In a Nov. 24 research report, Nikolaos Panigirtzoglou, the bank's top digital asset strategist, predicted that the bankruptcy of the world's second-largest cryptocurrency exchange would lead to both a tougher regulatory climate and a shift by institutional investors into regulated exchanges like CME Group, which he said will likely emerge "as a winner."

That would be particularly true in the crypto derivatives market where, "several institutional investors such as hedge funds [got] trapped via their derivative positions at FTX," Panigirtzoglou noted. "There is likely to be [a] greater shift towards regulated venues such as CME for both futures and options."

That same dynamic will apply to the crypto custody business at both the retail and institutional level, Panigirtzoglou's report said.

Just as top cold wallet hardware providers Ledger and Trezor are seeing "exponential" sales growth since FTX went belly-up, "the main beneficiaries of the FTX collapse are institutional crypto custodians with large balance sheets and established reputation," he predicted.
"Over time these trusted custodians will likely dominate over relatively smaller crypto-native custodians or crypto exchanges."

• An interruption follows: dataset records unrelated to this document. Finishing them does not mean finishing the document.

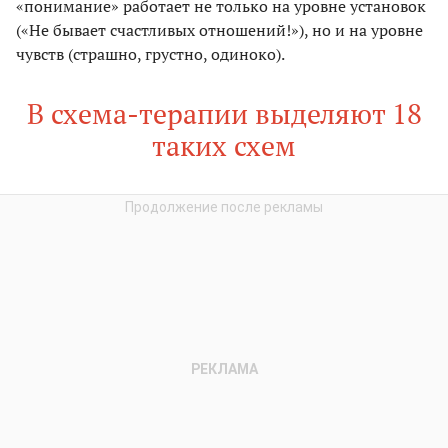
«понимание» работает не только на уровне установок
(«Не бывает счастливых отношений!»), но и на уровне
чувств (страшно, грустно, одиноко).
В схема-терапии выделяют 18
таких схем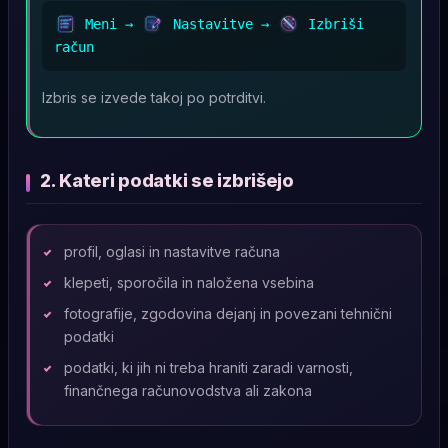
Meni →
Nastavitve →
Izbriši
račun
Izbris se izvede takoj po potrditvi.
2. Kateri podatki se izbrišejo
profil, oglasi in nastavitve računa
klepeti, sporočila in naložena vsebina
fotografije, zgodovina dejanj in povezani tehnični
podatki
podatki, ki jih ni treba hraniti zaradi varnosti,
finančnega računovodstva ali zakona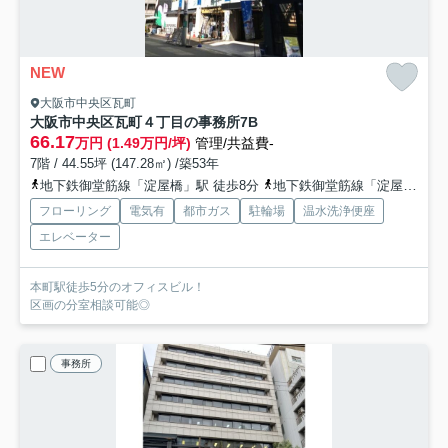
NEW
大阪市中央区瓦町
大阪市中央区瓦町４丁目の事務所
7B
66.17
万円 (1.49万円/坪)
管理/共益費-
7階 / 44.55坪 (147.28㎡) /築53年
地下鉄御堂筋線「淀屋橋」駅 徒歩8分
地下鉄御堂筋線「淀屋橋」駅 徒歩11分
フローリング
電気有
都市ガス
駐輪場
温水洗浄便座
エレベーター
本町駅徒歩5分のオフィスビル！
区画の分室相談可能◎
事務所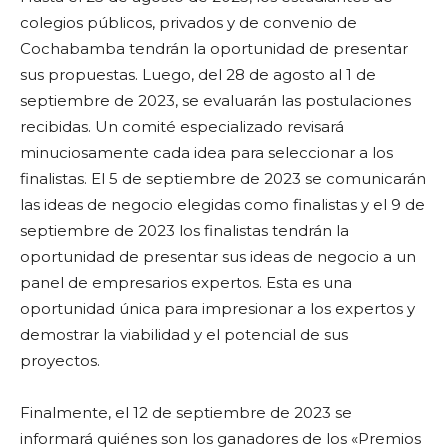
colegios públicos, privados y de convenio de
Cochabamba tendrán la oportunidad de presentar
sus propuestas. Luego, del 28 de agosto al 1 de
septiembre de 2023, se evaluarán las postulaciones
recibidas. Un comité especializado revisará
minuciosamente cada idea para seleccionar a los
finalistas. El 5 de septiembre de 2023 se comunicarán
las ideas de negocio elegidas como finalistas y el 9 de
septiembre de 2023 los finalistas tendrán la
oportunidad de presentar sus ideas de negocio a un
panel de empresarios expertos. Esta es una
oportunidad única para impresionar a los expertos y
demostrar la viabilidad y el potencial de sus
proyectos.
Finalmente, el 12 de septiembre de 2023 se
informará quiénes son los ganadores de los «Premios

Among the big traditional finance, or TradFi, names that jumped into crypto custody this year are Bank of New York Mellon and Fidelity Digital Assets, while others have partnered with crypto-native custody firms — like State Street's March deal with London-based digital custodian

What FTX's collapse won't do, Panigirtzoglou's report predicted, is drive institutional investors to decentralized finance, or DeFi, noting that risk is more difficult to assess, DeFi's security problems are greater and that the traceability of orders on decentralized exchanges (DEXs) might reveal trading strategies.

Regulation Boost

This trend towards traditional finance, JPMorgan's Panigirtzoglou argued, will be helped along by both new regulatory initiatives and a speeding up of the passage and implementation of crypto guidelines already under consideration.

In the EU, where the Markets in Crypto Assets (MiCA) bill is ready to be voted into law by the European Parliament, this could take the form of a reduction in the length of the planned 18-month transition period before its regulations go into effect.

In the U.S., where crypto regulation is still at the stage of dueling legislative proposals, it will likely hasten the negotiations over core questions like which regulator will be responsible for overseeing crypto — the main contenders are the Securities and Exchange Commission (SEC) and Commodity Futures Trading Commission (CFTC), with the biggest issue being whether (and which) tokens will be classified as securities or commodities.

Beyond that, Panigirtzoglou predicted that new regulations will focus "on unbundling of broker/trading/lending/clearing/custody activities as in the traditional financial system," noting that big centralized exchanges like FTX combined all these activities, "raising issues about customers' asset protection, market manipulation and conflicts of interest."